___ MATERIAL DEL EJERCICIO ___
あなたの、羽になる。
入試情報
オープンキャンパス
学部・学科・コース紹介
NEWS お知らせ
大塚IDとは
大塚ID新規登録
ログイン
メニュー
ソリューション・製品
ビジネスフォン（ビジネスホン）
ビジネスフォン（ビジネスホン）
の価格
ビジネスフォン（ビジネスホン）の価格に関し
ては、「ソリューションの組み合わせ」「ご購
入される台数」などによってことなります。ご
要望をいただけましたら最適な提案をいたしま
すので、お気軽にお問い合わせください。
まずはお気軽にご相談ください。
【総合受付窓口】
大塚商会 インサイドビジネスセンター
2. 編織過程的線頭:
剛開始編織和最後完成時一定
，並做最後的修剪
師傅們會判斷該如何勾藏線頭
___
___ MATERIAL DEL EJERCICIO ___
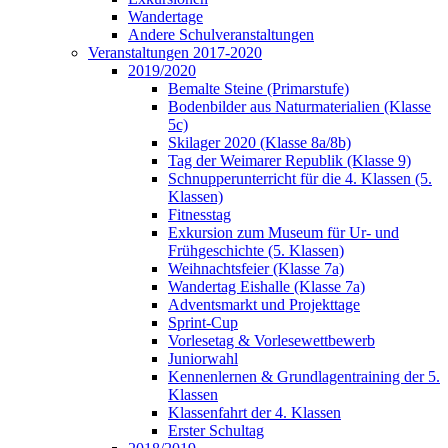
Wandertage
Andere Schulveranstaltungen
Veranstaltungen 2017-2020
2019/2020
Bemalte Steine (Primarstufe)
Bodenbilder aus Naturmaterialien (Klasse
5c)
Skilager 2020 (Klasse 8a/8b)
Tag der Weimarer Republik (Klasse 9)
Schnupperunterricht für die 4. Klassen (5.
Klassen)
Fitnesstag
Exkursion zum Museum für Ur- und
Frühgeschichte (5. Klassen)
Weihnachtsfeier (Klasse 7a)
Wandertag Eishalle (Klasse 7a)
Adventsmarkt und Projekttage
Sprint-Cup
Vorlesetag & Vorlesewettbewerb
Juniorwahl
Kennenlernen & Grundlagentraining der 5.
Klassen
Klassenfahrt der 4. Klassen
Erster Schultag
___
§ **REQUISITO**
Por favor, indica cuántas líneas del listado contienen la cadena "Klassen", teniendo en cuenta mayúsculas y minúsculas. Da solo el número.

§ **RESPUESTA FINAL**
5